As Rev DeAnne said in her service, perhaps there are more questions than answers.
It’s easy to find agitation when some of the same controllers of personal body rights of women are the same ones crying “my body, my right” when it comes to vaccinations.
I have come up with an ‘abortion problem’ solution, although a bit tongue in cheek it carries a Truth that you mentioned in your blog.
I would begin by agreeing with an opponent of abortion, saying “yes, we should keep backing up the gestation time. Yes, that dear potential life, keep backing up the time line. I propose “6 weeks and a day.”
The day, or night, would bring the pregnancy back to the unseeded uterus and place the responsibility on the seed planter.
Somehow, this piece of the puzzle has been left without responsibility.

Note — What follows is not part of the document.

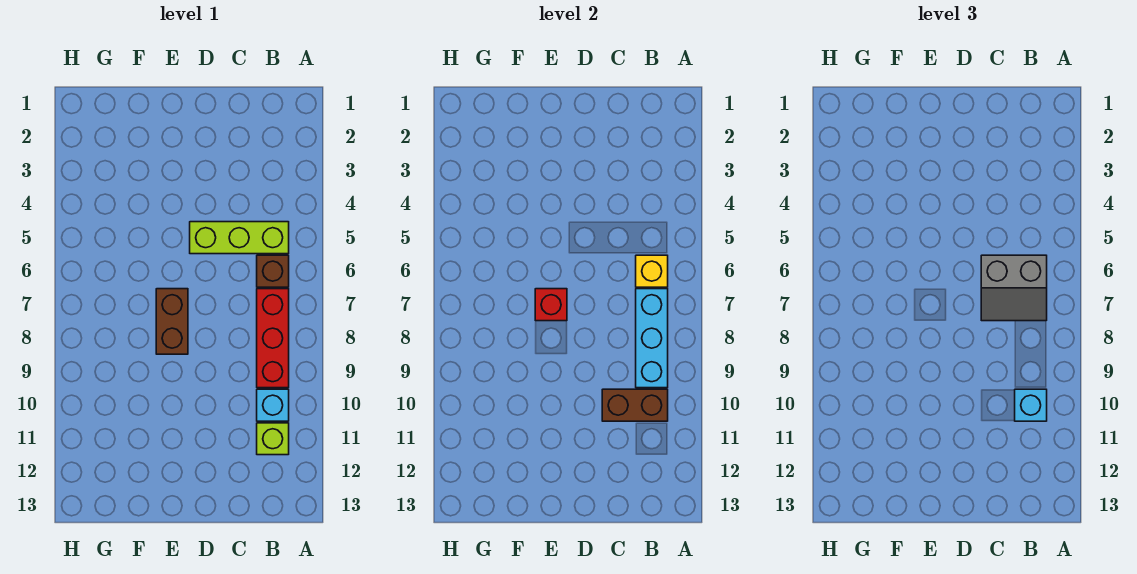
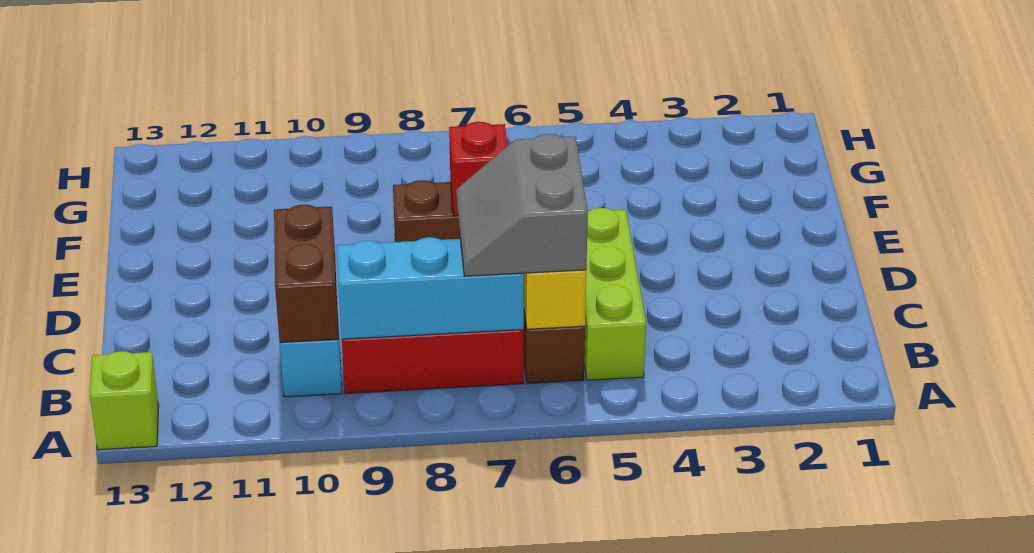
cyan brick B10 level 3 -> none
lime brick B11 level 1 -> lime brick A13 level 1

I hope something itSelf will find birth following this morning’s considerations.
Thank you, Stephanie
As always, I so appreciate your thoughtful musings…I would love to collect the stories somehow. Maybe it would spur an even larger conversation like the “Me Too” movement??? I closed down my Twitter account as I rarely used it but maybe it’s time to restart??? I love the idea of sending it to the NH legislators and Governor! I will do that! I did send it to the Telegraph, as they’ve published some of my writings in the past, but did not hear back. A friend of mine said they were under new ownership but don’t know how much that may, or may not, have to do with it. And, I also loved your “tongue and cheek” abortion problem solution…so much to let percolate as we decide next steps…thanks so much for adding your voice!!
Thank you for this Stephanie. As so often happens when I read your work, there is a lump in my throat. I come back to the same thoughts over and over. If this was about a man’s right to make decisions about his reproductive rights, there would be no discussion or laws. The groups that advocate for “pro-life” are against social services for the young women who try to make a go of it indicates this is a pro-birth movement, not a pro-life movement, as so many of these born babies and women suffer from lack of food, medical support, child care and mental health support. And I constantly feel that I stand to protect your right to choose how you worship your God, why can’t you stand to protect my right to my body and my reproductive rights? Isn’t our country’s foundation built to protect those rights? And equally for the women of this country?
What important thoughts and questions you raise Julie!! I hope we can begin a dialogue engaging such important questions and issues!! Thank you for adding your voice here!!